The Brave New World of Media

Published in the March 2016 Issue Published online: Mar 09, 2016 Phillip Hayes
Viewed 1734 time(s)

Just in case you missed this column in the last edition, let me bring you up to speed. Agriculture is facing an enormous communications challenge and the growing disconnect between growers and consumers is helping to contribute to some big-time headaches, such as GMO hysteria and obesity scapegoating.

This problem, in my opinion, is the result of the convergence of three main factors: generational shifts, a radically altered media landscape and the rise of pathological science. Last month, we explored the issue of marketing to Gen Xers and Millennials as Baby Boomers buy less and less.  Today, we’ll tackle the changing media.

If  you were born between 1946 and 1964 (a Baby Boomer), chances are good you received most of your information from newspapers and broadcast TV news. After all, there weren’t a lot of other alternatives.

And because everyone consumed news the same way in the good old days, those media outlets became lucrative businesses. Nightly news programs were the crown jewel for broadcast companies that could charge a huge premium for coveted advertising slots.  Newspapers, too, were enjoying growing circulations and higher ad revenues, and the ranks of reporters quickly swelled to bolster coverage.

Then, things changed. Wall Street got involved and the news got swept into a broader big business binge as investors sought huge paydays. Mergers and acquisitions ruled. Hostile takeovers were commonplace. Everyone wanted to grow the world of news to maximize efficiencies of scale and cut costs.  Stock prices now mattered as much as good journalism.

By the mid-1990s, newsrooms looked a lot different. Companies like Disney, GE, Viacom and Time Warner took over. And they did what big businesses do…they looked to get bigger. They acquired more and more news properties and helped expand consumers’ entertainment choices through cable and other avenues. They created cross-marketing opportunities where new cable stations, such as MSNBC, used content that couldn’t make the cut on nightly news.

Before you knew it, things like 24-hour cable news and all-day talk radio were commonplace. And instead of filtering just the most important news to fit neatly into a newspaper edition or a one-hour broadcast, pressure surfaced for non-stop information to fill a non-stop news cycle.

As if that weren’t enough, this era also gave birth to the Internet. The big businesses running the news didn’t exactly understand what the World Wide Web was, but they knew they wanted to own a piece of it and were willing to open up their pocketbooks to make it happen (the AOL-Time Warner debacle, for example).

Of course, bad things usually happen when you overpay for something you don’t fully understand. Enter the “dot-com bubble” that ran from 1997 to 2000. The burst was so loud it pulled down the big businesses and the economy as a whole, and massive layoffs ensued.

The era of traditional reporting was officially over. Newsrooms shrank. Research staffs evaporated. And pressure grew as reporters were expected to churn out more and more content with fewer and fewer resources.

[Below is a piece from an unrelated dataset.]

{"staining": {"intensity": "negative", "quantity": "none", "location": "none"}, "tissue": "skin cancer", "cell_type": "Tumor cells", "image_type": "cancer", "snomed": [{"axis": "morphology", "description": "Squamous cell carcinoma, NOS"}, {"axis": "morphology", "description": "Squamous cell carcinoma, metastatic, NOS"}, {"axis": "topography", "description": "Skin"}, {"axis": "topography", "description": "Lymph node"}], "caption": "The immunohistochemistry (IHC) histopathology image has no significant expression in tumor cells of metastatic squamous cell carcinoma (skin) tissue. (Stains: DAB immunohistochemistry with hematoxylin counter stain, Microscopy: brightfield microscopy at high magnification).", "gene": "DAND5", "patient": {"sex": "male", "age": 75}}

Unfortunately, these pressures only intensified as the economy sank into a great recession after another bubble created by Wall Street surfaced. By 2009 major news broadcasting and print businesses had lost an average of 84 percent of their value in just a decade, and more layoffs ensued.

Media conglomerates, however, still had all those cable and radio news shows to staff. They just didn’t have the funding to do it. Enter the cheap (sometimes free) labor provided by talking heads and guest columnists who had agendas and were looking for promotional opportunities.

If you’ve ever wondered why news shows and, to some extent, newspapers feel like they are filled with opinion instead of news today, this is why.

This radical media makeover was difficult for agriculture, which had for decades based its communications outreach on a model of hard data and scientific research, not opinion. However, it was not an insurmountable challenge since talking heads can be influenced and farm leaders can provide entertaining opinions.

Too bad there was another gigantic shift just as agriculture was acclimating to the new culture.

Remember that little Internet thing from the late ‘90s?

Apparently, it wasn’t just a fad and in a few short years, it would forever change the way the world receives, processes and disseminates information.

Facebook was founded in 2004. YouTube in 2005. Twitter in 2006. And the iPhone in 2007. Now, anyone can be a journalist. And anyone can access an endless stream of information anytime they want to from the palm of their hand.

That’s a far cry from the days of crowding a small television set after dinner to wait for Walter Cronkite to tell you what he thinks is important in the world.

Today, 65 percent of people get their news online. As many people turn to social media for their news as traditional newspapers. In 2016, digital advertising will overtake television advertising in terms of dollars spent for the first time in history.

It’s a brave new world that is still changing (cord cutting, for example). And so far, agriculture hasn’t figured out how to harness its powers.